## TASK TO CARRY OUT:
Copy out every line from the rows below that contains the string "redditmedia". The match is case-sensitive.

## RECORDS PROVIDED:

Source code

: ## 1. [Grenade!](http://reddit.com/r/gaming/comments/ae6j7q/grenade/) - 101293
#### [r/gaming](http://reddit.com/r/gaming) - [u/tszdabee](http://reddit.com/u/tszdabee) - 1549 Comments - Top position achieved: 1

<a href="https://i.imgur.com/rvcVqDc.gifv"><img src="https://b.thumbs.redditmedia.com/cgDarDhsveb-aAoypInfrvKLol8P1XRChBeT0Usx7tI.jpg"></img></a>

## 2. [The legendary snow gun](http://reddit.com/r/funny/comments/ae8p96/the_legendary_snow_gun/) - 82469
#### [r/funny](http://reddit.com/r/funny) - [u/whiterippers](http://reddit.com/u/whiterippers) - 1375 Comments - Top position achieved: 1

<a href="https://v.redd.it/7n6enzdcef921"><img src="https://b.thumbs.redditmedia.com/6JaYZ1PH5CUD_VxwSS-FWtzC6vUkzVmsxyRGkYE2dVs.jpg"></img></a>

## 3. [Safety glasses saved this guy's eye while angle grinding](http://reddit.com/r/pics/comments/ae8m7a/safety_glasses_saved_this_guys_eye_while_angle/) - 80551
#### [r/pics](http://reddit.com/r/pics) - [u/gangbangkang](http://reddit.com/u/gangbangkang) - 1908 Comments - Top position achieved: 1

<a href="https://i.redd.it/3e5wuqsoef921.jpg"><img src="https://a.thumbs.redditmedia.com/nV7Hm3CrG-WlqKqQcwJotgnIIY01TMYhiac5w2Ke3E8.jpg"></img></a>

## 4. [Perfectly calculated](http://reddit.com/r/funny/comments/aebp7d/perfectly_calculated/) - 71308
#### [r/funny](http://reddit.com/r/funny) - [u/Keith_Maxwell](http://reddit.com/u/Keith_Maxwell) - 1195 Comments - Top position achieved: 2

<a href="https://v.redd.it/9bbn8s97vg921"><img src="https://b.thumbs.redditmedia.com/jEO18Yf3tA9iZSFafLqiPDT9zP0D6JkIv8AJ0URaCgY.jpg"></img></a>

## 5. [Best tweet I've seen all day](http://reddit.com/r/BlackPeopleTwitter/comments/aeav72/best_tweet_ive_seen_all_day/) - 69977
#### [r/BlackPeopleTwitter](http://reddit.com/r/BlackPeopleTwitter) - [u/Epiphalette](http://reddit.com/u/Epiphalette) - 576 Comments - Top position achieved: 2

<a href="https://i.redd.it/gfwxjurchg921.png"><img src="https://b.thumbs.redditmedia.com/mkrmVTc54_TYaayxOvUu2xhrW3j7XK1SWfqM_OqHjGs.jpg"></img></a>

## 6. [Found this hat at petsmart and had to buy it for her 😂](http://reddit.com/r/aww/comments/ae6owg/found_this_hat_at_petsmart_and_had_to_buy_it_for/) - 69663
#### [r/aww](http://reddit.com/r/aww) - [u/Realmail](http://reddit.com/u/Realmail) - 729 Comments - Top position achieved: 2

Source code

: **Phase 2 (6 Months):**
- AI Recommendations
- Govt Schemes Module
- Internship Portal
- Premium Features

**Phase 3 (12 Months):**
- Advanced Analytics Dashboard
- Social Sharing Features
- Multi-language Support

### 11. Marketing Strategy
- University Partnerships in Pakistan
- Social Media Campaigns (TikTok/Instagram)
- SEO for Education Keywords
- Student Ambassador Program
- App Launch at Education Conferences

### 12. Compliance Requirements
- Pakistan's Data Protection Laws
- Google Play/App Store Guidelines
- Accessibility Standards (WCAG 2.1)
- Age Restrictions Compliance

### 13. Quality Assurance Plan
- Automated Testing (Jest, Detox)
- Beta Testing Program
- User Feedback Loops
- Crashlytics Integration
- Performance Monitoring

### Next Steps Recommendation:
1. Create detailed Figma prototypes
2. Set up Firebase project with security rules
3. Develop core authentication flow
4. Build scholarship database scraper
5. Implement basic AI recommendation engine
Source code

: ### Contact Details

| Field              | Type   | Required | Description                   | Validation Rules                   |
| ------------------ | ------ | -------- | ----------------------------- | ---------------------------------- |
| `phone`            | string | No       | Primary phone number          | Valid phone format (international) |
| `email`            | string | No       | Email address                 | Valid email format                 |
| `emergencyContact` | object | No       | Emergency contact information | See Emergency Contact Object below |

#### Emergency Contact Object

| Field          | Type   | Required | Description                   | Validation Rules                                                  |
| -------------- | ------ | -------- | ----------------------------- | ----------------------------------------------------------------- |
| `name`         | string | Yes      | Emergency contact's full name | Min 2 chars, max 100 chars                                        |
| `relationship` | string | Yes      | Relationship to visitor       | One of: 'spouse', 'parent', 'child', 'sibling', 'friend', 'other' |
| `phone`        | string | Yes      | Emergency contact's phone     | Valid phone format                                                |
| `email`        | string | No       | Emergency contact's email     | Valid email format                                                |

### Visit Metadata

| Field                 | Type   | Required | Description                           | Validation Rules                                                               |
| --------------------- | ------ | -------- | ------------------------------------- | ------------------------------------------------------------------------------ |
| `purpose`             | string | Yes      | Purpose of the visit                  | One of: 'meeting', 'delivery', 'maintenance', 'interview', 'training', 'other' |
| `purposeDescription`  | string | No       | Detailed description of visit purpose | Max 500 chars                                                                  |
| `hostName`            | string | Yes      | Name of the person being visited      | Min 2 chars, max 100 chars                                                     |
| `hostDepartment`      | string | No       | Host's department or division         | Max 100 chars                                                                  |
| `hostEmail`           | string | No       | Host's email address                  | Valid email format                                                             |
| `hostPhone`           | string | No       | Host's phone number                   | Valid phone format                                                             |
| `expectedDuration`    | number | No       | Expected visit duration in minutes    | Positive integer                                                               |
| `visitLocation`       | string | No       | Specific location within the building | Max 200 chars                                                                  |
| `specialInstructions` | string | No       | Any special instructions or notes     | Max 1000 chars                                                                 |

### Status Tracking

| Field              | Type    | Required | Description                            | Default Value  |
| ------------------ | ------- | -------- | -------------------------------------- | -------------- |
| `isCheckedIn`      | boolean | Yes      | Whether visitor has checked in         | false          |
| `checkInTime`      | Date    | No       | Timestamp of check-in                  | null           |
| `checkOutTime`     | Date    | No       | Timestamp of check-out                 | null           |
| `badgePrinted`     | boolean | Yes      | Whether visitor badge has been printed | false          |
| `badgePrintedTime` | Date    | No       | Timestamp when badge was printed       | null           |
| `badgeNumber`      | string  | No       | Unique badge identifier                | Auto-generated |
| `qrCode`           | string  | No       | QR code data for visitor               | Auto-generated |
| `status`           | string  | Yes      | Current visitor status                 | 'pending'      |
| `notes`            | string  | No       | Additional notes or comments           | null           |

## ANSWER FOR THIS EXERCISE:
<a href="https://i.imgur.com/rvcVqDc.gifv"><img src="https://b.thumbs.redditmedia.com/cgDarDhsveb-aAoypInfrvKLol8P1XRChBeT0Usx7tI.jpg"></img></a>
<a href="https://v.redd.it/7n6enzdcef921"><img src="https://b.thumbs.redditmedia.com/6JaYZ1PH5CUD_VxwSS-FWtzC6vUkzVmsxyRGkYE2dVs.jpg"></img></a>
<a href="https://i.redd.it/3e5wuqsoef921.jpg"><img src="https://a.thumbs.redditmedia.com/nV7Hm3CrG-WlqKqQcwJotgnIIY01TMYhiac5w2Ke3E8.jpg"></img></a>
<a href="https://v.redd.it/9bbn8s97vg921"><img src="https://b.thumbs.redditmedia.com/jEO18Yf3tA9iZSFafLqiPDT9zP0D6JkIv8AJ0URaCgY.jpg"></img></a>
<a href="https://i.redd.it/gfwxjurchg921.png"><img src="https://b.thumbs.redditmedia.com/mkrmVTc54_TYaayxOvUu2xhrW3j7XK1SWfqM_OqHjGs.jpg"></img></a>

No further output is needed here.